◆ **Provided records**
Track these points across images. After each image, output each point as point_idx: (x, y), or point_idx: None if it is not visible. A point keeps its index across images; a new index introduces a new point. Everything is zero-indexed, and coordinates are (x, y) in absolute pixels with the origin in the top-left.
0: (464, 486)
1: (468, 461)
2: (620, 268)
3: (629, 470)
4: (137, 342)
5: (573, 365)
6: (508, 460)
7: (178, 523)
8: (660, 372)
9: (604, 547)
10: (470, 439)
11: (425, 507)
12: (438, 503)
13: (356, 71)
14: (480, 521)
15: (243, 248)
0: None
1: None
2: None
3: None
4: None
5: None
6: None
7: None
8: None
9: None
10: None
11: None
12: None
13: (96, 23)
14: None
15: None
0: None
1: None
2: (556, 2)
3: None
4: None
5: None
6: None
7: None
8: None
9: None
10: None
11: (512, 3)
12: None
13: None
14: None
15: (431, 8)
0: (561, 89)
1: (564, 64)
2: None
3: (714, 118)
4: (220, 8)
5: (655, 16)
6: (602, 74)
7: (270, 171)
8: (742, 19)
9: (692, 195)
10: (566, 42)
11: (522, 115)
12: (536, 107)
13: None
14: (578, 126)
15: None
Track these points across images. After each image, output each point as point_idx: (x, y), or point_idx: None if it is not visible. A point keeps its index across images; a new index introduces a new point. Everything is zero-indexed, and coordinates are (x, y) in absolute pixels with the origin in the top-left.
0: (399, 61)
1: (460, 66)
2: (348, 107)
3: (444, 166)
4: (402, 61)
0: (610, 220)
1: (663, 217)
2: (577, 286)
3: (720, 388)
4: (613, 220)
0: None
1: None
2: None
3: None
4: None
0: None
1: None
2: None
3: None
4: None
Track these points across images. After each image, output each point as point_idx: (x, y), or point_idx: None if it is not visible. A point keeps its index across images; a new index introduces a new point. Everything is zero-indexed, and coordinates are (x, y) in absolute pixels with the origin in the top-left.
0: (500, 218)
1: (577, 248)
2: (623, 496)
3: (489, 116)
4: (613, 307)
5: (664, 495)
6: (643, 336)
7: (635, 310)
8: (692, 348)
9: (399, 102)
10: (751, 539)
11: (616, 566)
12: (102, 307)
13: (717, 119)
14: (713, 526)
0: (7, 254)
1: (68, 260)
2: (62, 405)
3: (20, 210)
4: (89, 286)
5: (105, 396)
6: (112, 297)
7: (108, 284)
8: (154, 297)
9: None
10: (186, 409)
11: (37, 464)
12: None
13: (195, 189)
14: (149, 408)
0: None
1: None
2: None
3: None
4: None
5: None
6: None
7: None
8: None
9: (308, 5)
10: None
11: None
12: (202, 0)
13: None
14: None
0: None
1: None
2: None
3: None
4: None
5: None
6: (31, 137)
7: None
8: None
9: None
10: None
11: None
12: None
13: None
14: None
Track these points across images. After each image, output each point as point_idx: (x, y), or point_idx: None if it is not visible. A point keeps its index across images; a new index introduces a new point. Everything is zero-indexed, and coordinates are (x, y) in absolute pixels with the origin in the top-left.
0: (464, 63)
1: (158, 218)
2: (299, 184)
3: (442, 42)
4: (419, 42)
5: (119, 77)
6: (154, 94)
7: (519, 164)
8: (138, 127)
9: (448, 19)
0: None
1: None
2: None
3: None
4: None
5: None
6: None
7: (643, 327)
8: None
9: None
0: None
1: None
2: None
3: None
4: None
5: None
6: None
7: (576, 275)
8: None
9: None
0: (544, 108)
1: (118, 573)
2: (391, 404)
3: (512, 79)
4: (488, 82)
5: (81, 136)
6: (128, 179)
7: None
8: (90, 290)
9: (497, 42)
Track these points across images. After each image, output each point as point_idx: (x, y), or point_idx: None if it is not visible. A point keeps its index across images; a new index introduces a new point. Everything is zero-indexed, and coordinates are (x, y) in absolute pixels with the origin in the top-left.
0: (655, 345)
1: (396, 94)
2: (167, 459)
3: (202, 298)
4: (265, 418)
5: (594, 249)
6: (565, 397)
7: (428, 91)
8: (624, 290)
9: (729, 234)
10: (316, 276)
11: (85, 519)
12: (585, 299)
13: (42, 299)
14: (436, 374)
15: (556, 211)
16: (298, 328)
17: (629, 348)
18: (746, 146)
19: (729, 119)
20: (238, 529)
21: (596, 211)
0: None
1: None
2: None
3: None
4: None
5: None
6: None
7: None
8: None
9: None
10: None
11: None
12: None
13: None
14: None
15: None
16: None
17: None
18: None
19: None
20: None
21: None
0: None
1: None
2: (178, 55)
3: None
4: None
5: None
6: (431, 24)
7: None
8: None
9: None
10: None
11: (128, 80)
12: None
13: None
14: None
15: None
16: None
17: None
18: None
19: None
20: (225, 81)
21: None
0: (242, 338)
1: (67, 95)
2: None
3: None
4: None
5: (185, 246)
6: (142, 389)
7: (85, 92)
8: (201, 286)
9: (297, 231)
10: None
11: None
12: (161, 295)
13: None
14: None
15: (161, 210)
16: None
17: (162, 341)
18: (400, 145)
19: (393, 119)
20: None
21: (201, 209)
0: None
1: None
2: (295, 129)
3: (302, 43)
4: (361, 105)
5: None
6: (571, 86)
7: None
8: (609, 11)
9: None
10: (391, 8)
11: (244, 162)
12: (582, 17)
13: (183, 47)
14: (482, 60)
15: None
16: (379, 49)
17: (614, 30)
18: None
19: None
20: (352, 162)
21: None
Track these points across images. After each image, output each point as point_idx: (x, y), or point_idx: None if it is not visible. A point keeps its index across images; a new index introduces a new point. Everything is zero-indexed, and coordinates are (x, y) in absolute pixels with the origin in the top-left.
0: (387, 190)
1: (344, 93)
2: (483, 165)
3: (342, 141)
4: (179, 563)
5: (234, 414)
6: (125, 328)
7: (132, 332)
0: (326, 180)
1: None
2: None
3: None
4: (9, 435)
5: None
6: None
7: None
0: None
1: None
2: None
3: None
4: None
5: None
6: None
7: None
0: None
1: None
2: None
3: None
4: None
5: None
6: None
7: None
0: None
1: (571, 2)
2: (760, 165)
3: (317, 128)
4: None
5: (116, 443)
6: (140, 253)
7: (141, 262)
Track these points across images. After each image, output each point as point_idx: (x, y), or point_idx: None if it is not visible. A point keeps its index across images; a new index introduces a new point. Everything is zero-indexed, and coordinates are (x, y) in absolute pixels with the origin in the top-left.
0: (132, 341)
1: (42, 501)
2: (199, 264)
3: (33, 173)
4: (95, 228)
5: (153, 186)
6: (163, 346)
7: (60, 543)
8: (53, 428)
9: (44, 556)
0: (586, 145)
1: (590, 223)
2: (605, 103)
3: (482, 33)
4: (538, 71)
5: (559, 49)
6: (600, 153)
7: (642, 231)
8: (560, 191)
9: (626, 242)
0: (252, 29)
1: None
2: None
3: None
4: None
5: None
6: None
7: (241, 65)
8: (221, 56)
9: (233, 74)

◆ **Task requirements**
Copy out every row above, substituting "point_id" for each occurrence of "point_idx" and keeping everything else as it is.

◆ **Exercise solution**
Track these points across images. After each image, output each point as point_id: (x, y), or point_id: None if it is not visible. A point keeps its index across images; a new index introduces a new point. Everything is zero-indexed, and coordinates are (x, y) in absolute pixels with the origin in the top-left.
0: (464, 486)
1: (468, 461)
2: (620, 268)
3: (629, 470)
4: (137, 342)
5: (573, 365)
6: (508, 460)
7: (178, 523)
8: (660, 372)
9: (604, 547)
10: (470, 439)
11: (425, 507)
12: (438, 503)
13: (356, 71)
14: (480, 521)
15: (243, 248)
0: None
1: None
2: None
3: None
4: None
5: None
6: None
7: None
8: None
9: None
10: None
11: None
12: None
13: (96, 23)
14: None
15: None
0: None
1: None
2: (556, 2)
3: None
4: None
5: None
6: None
7: None
8: None
9: None
10: None
11: (512, 3)
12: None
13: None
14: None
15: (431, 8)
0: (561, 89)
1: (564, 64)
2: None
3: (714, 118)
4: (220, 8)
5: (655, 16)
6: (602, 74)
7: (270, 171)
8: (742, 19)
9: (692, 195)
10: (566, 42)
11: (522, 115)
12: (536, 107)
13: None
14: (578, 126)
15: None
Track these points across images. After each image, output each point as point_id: (x, y), or point_id: None if it is not visible. A point keeps its index across images; a new index introduces a new point. Everything is zero-indexed, and coordinates are (x, y) in absolute pixels with the origin in the top-left.
0: (399, 61)
1: (460, 66)
2: (348, 107)
3: (444, 166)
4: (402, 61)
0: (610, 220)
1: (663, 217)
2: (577, 286)
3: (720, 388)
4: (613, 220)
0: None
1: None
2: None
3: None
4: None
0: None
1: None
2: None
3: None
4: None
Track these points across images. After each image, output each point as point_id: (x, y), or point_id: None if it is not visible. A point keeps its index across images; a new index introduces a new point. Everything is zero-indexed, and coordinates are (x, y) in absolute pixels with the origin in the top-left.
0: (500, 218)
1: (577, 248)
2: (623, 496)
3: (489, 116)
4: (613, 307)
5: (664, 495)
6: (643, 336)
7: (635, 310)
8: (692, 348)
9: (399, 102)
10: (751, 539)
11: (616, 566)
12: (102, 307)
13: (717, 119)
14: (713, 526)
0: (7, 254)
1: (68, 260)
2: (62, 405)
3: (20, 210)
4: (89, 286)
5: (105, 396)
6: (112, 297)
7: (108, 284)
8: (154, 297)
9: None
10: (186, 409)
11: (37, 464)
12: None
13: (195, 189)
14: (149, 408)
0: None
1: None
2: None
3: None
4: None
5: None
6: None
7: None
8: None
9: (308, 5)
10: None
11: None
12: (202, 0)
13: None
14: None
0: None
1: None
2: None
3: None
4: None
5: None
6: (31, 137)
7: None
8: None
9: None
10: None
11: None
12: None
13: None
14: None
Track these points across images. After each image, output each point as point_id: (x, y), or point_id: None if it is not visible. A point keeps its index across images; a new index introduces a new point. Everything is zero-indexed, and coordinates are (x, y) in absolute pixels with the origin in the top-left.
0: (464, 63)
1: (158, 218)
2: (299, 184)
3: (442, 42)
4: (419, 42)
5: (119, 77)
6: (154, 94)
7: (519, 164)
8: (138, 127)
9: (448, 19)
0: None
1: None
2: None
3: None
4: None
5: None
6: None
7: (643, 327)
8: None
9: None
0: None
1: None
2: None
3: None
4: None
5: None
6: None
7: (576, 275)
8: None
9: None
0: (544, 108)
1: (118, 573)
2: (391, 404)
3: (512, 79)
4: (488, 82)
5: (81, 136)
6: (128, 179)
7: None
8: (90, 290)
9: (497, 42)
Track these points across images. After each image, output each point as point_id: (x, y), or point_id: None if it is not visible. A point keeps its index across images; a new index introduces a new point. Everything is zero-indexed, and coordinates are (x, y) in absolute pixels with the origin in the top-left.
0: (655, 345)
1: (396, 94)
2: (167, 459)
3: (202, 298)
4: (265, 418)
5: (594, 249)
6: (565, 397)
7: (428, 91)
8: (624, 290)
9: (729, 234)
10: (316, 276)
11: (85, 519)
12: (585, 299)
13: (42, 299)
14: (436, 374)
15: (556, 211)
16: (298, 328)
17: (629, 348)
18: (746, 146)
19: (729, 119)
20: (238, 529)
21: (596, 211)
0: None
1: None
2: None
3: None
4: None
5: None
6: None
7: None
8: None
9: None
10: None
11: None
12: None
13: None
14: None
15: None
16: None
17: None
18: None
19: None
20: None
21: None
0: None
1: None
2: (178, 55)
3: None
4: None
5: None
6: (431, 24)
7: None
8: None
9: None
10: None
11: (128, 80)
12: None
13: None
14: None
15: None
16: None
17: None
18: None
19: None
20: (225, 81)
21: None
0: (242, 338)
1: (67, 95)
2: None
3: None
4: None
5: (185, 246)
6: (142, 389)
7: (85, 92)
8: (201, 286)
9: (297, 231)
10: None
11: None
12: (161, 295)
13: None
14: None
15: (161, 210)
16: None
17: (162, 341)
18: (400, 145)
19: (393, 119)
20: None
21: (201, 209)
0: None
1: None
2: (295, 129)
3: (302, 43)
4: (361, 105)
5: None
6: (571, 86)
7: None
8: (609, 11)
9: None
10: (391, 8)
11: (244, 162)
12: (582, 17)
13: (183, 47)
14: (482, 60)
15: None
16: (379, 49)
17: (614, 30)
18: None
19: None
20: (352, 162)
21: None
Track these points across images. After each image, output each point as point_id: (x, y), or point_id: None if it is not visible. A point keeps its index across images; a new index introduces a new point. Everything is zero-indexed, and coordinates are (x, y) in absolute pixels with the origin in the top-left.
0: (387, 190)
1: (344, 93)
2: (483, 165)
3: (342, 141)
4: (179, 563)
5: (234, 414)
6: (125, 328)
7: (132, 332)
0: (326, 180)
1: None
2: None
3: None
4: (9, 435)
5: None
6: None
7: None
0: None
1: None
2: None
3: None
4: None
5: None
6: None
7: None
0: None
1: None
2: None
3: None
4: None
5: None
6: None
7: None
0: None
1: (571, 2)
2: (760, 165)
3: (317, 128)
4: None
5: (116, 443)
6: (140, 253)
7: (141, 262)
Track these points across images. After each image, output each point as point_id: (x, y), or point_id: None if it is not visible. A point keeps its index across images; a new index introduces a new point. Everything is zero-indexed, and coordinates are (x, y) in absolute pixels with the origin in the top-left.
0: (132, 341)
1: (42, 501)
2: (199, 264)
3: (33, 173)
4: (95, 228)
5: (153, 186)
6: (163, 346)
7: (60, 543)
8: (53, 428)
9: (44, 556)
0: (586, 145)
1: (590, 223)
2: (605, 103)
3: (482, 33)
4: (538, 71)
5: (559, 49)
6: (600, 153)
7: (642, 231)
8: (560, 191)
9: (626, 242)
0: (252, 29)
1: None
2: None
3: None
4: None
5: None
6: None
7: (241, 65)
8: (221, 56)
9: (233, 74)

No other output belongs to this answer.